Extracted records:

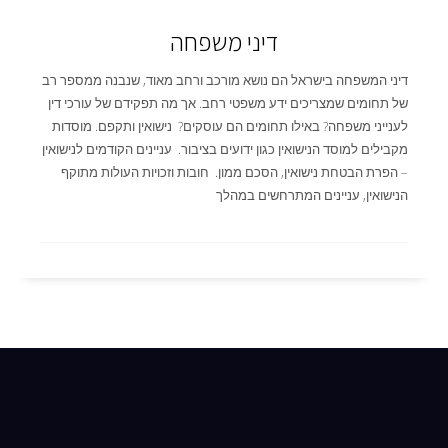
דיני משפחה
דיני המשפחה בישראל הם נושא מורכב ורחב מאוד, שנבנה ממספר רב
של תחומים שמצריכים ידע משפטי רחב. אך מה תפקידם של עורכי דין
לענייני משפחה? באילו תחומים הם עוסקים? נישואין ותקפם. מוסדות
מקבילים למוסד הנישואין כגון ידועים בציבור. עניינים הקודמים לנישואין
– הפרת הבטחת נישואין, הסכם ממון. חובות וזכויות העולות מתוקף
הנישואין, עניינים המתרחשים במהלך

▸ **Exercise goal**
Transcribe the text of the items from the beginning through the line containing "וזכויות העולות מתוקף", with both ends included. Omit the pictures from your answer.

▸ **Answer section**
דיני משפחה
דיני המשפחה בישראל הם נושא מורכב ורחב מאוד, שנבנה ממספר רב
של תחומים שמצריכים ידע משפטי רחב. אך מה תפקידם של עורכי דין
לענייני משפחה? באילו תחומים הם עוסקים? נישואין ותקפם. מוסדות
מקבילים למוסד הנישואין כגון ידועים בציבור. עניינים הקודמים לנישואין
– הפרת הבטחת נישואין, הסכם ממון. חובות וזכויות העולות מתוקף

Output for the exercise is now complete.